Endless Wars Are Not ‘Human Rights’

With regard to China, Van Buren wrote, it “appears to be the next war now searching for a reason.” Since China refuses to invade Taiwan and thus provide a pretext for war fever in the United States, he wrote that there could be a less problematic outcome, an arms race for hypersonic weapons. “But what if the U.S. has its mind set on a real war, as in Vietnam and after 9/11, and needs a palatable reason to be found?” asks Van Buren, only expressing what has long since become obvious.

Can it be assumed that these and many other “false flag” incidents are known to Western governments and parties? Apart from maybe a few inexperienced backbenchers—absolutely! That is why the participants who took part in President Biden’s “Democracy Summit,” which should more likely be called hypocrisy summit, are about as trustworthy as the organizers of the notorious “carpet bus rides,” where plush carpets are foisted upon unsuspecting pensioners as “real Persians.”

The idea that this is an alliance of the “good guys,” a community of values that campaigns for democracy, human rights and freedom, against the “bad guys,” the autocratic regimes that oppress their populations, is an advertising story with which a spoiled product is intended to be disguised with cosmetic plasters and sold.

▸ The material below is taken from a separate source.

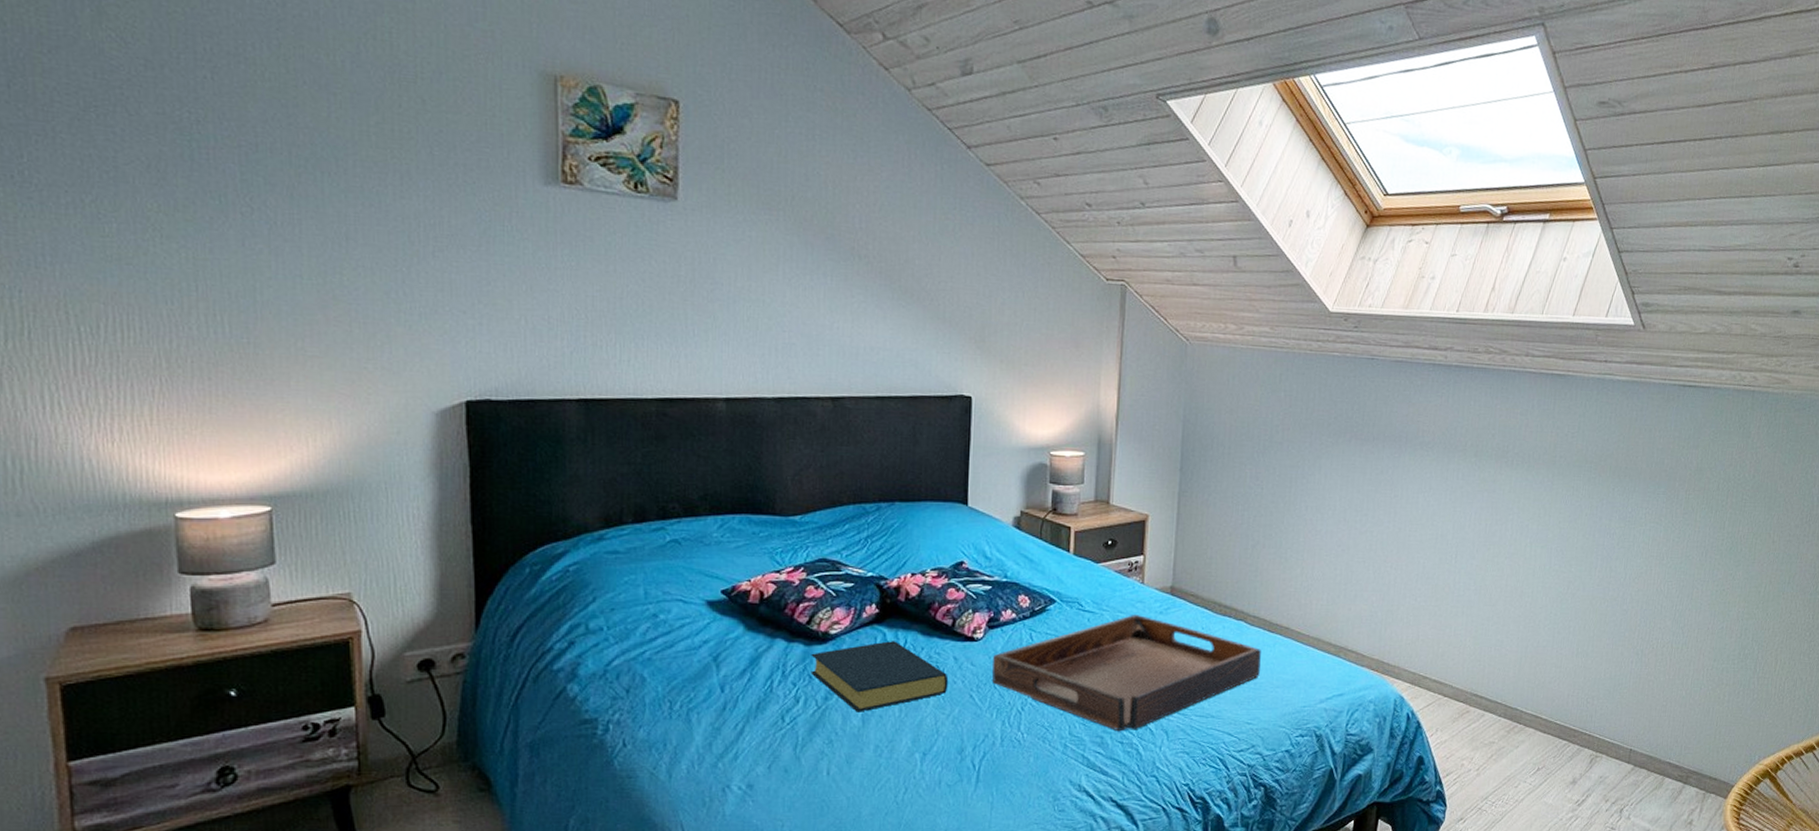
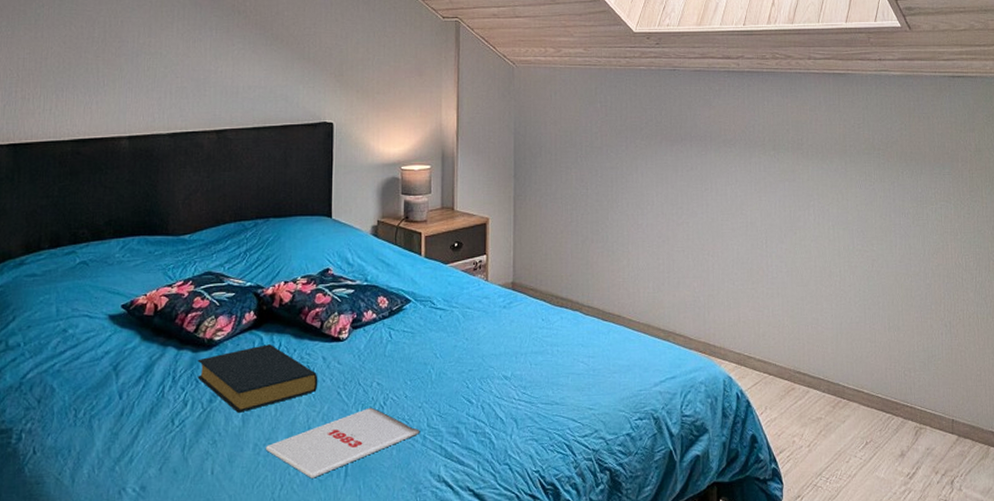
magazine: none [887,712,1060,783] -> present [265,407,419,479]
serving tray: present [992,614,1261,730] -> none [357,309,597,421]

At least since the U.S. administration and its “allies” left Afghanistan in an absolutely catastrophic state after 20 years of war (withholding money that belongs to the Afghans and thus exacerbating the worst humanitarian catastrophe on the planet, where 24 million people are threatened with death from starvation and from winter’s cold), none of these flawless democrats should use the words “human rights” any more. We should speak of the millions of dead, injured and refugees who were created by the endless wars built on lies. And what about Julian Assange, whose only crime was exposing war crimes? He is being murdered by legal means before the eyes of the world.

The list could be much extended: The martial “pushback” policy of the EU with Frontex against refugees, who are only refugees because they are the victims of the “endless wars”; the refugee camps, which Pope Francis compared to concentration camps; the consequences of the Malthusian policy of the Klaus Schwabs of this world, which sees the attempt to overcome poverty as the greatest threat to the “climate” and thus says any development must be stalled for decades through “conditionalities.”

On the other hand, the success story of the “autocratic” governments does not look so bad: China has not only lifted 850 million people of its own population out of extreme poverty and given developing countries the chance to overcome poverty and underdevelopment for the first time. The United States has had almost 800,000 coronavirus deaths with a population of 330 million people, while China has fewer than 5,000 deaths with 1.4 billion people. Perhaps—the Eurocentric carpet sellers might want to think about this—is human life worth more to the “autocratic” regimes?

Germans should really urgently draw the conclusion that remaining in a military alliance, which in the event of a crisis will result in their annihilation, may not be such a good idea. There is, indeed, an alternative to NATO’s policy of confrontation which has been obsolete since 1991. There is an urgent need to establish an international security architecture that takes into account the security interests of all states.